Habertürk
    Takipde Kalın!
      Günlük gelişmeleri takip edebilmek için habertürk uygulamasını indirin
        Sesli Dinle
        0:00 / 0:00

        Kısa bir zaman önce bir fabrikanın açılışı için gitmiştim İzmir Aliağa’ya…

        Ve gördüğüm manzara karşısında da hayretlere düşmüştüm.

        Çünkü çok küçükken gelmiş olduğum Ege Denizi’nin kıyısındaki o güzelim ilçe dev bir sanayii bölgesine dönüşmüştü artık.

        Bunda sorun yok elbette.

        İllaki ülkenin bir yerleri de sadece üretim için yatırım yapılacak bölge olarak tahsis edilecek.

        Ancak Aliağa’daki sanayi, o dev fabrikaların atıklarının nasıl yönetileceği pek doğru hesaplanmadan, öylece büyümeye bırakılmış gibi.

        Görüntü o kadar ürkütücü ki sanki vahşi bir sanayi var.

        Oysaki yol kenarlarında, fabrika etraflarında ağaçlandırmalarla ya da rengarenk çiçeklerle donatılmış yeşil alanlarla başka türlü bir görüntü olması da sağlanabilirdi.

        Neyse...

        Zaten bu konuyu yazmayı kafaya koymuştum.

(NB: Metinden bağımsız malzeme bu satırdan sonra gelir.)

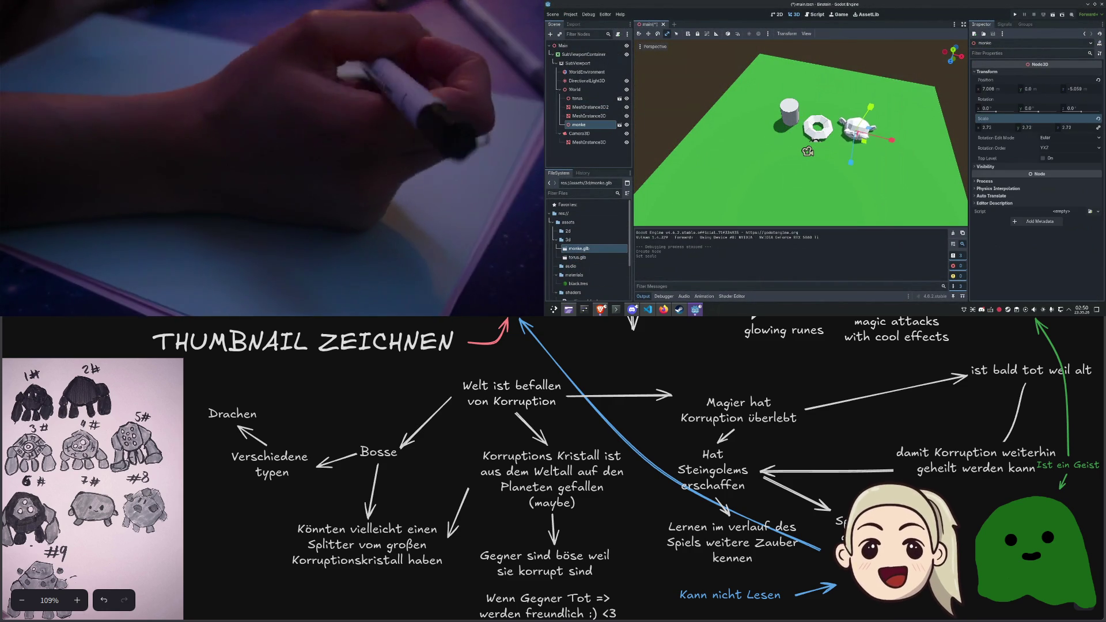
Raise the monkey along Y, tilt it about its X axis, and run the game with F5
drag(878, 191, 866, 156)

        600 tondan fazla asbest barındırdığı iddia edilen Brezilya donanmasına ait NAe São Paulo gemisinin Aliağa’da sökülmesine verilen izin üzerine bir taşla iki kuş vurayım dedim.

        İzmir Büyükşehir Belediye Başkanı Tunç Soyer başta olmak üzere birçok bilim insanı, sivil toplum kuruluşları, çevre örgütleri bu izinden dolayı Çevre ve Şehircilik Bakanı'na ateş püskürüyor.

        REKLAM

        Haklılar da zira asbest kimyasal özelliği nedeniyle bulunduğu toprakta bitki yetişmesine dahi izin vermeyen çok tehlikeli bir mineral.

        Ve işin kötü tarafı Sivas, Tokat, Erzincan, Hatay gibi illerimiz başta olmak üzere Türkiye’de de çok bulunan bir madde.

        Aşınmalara dayanıklı olduğu için başta inşaat yapımlarında olmak üzere sanayinin birçok dalında kullanılıyor.

        Ancak son yıllarda da mümkün oldukça uzak durulmaya çalışılıyor.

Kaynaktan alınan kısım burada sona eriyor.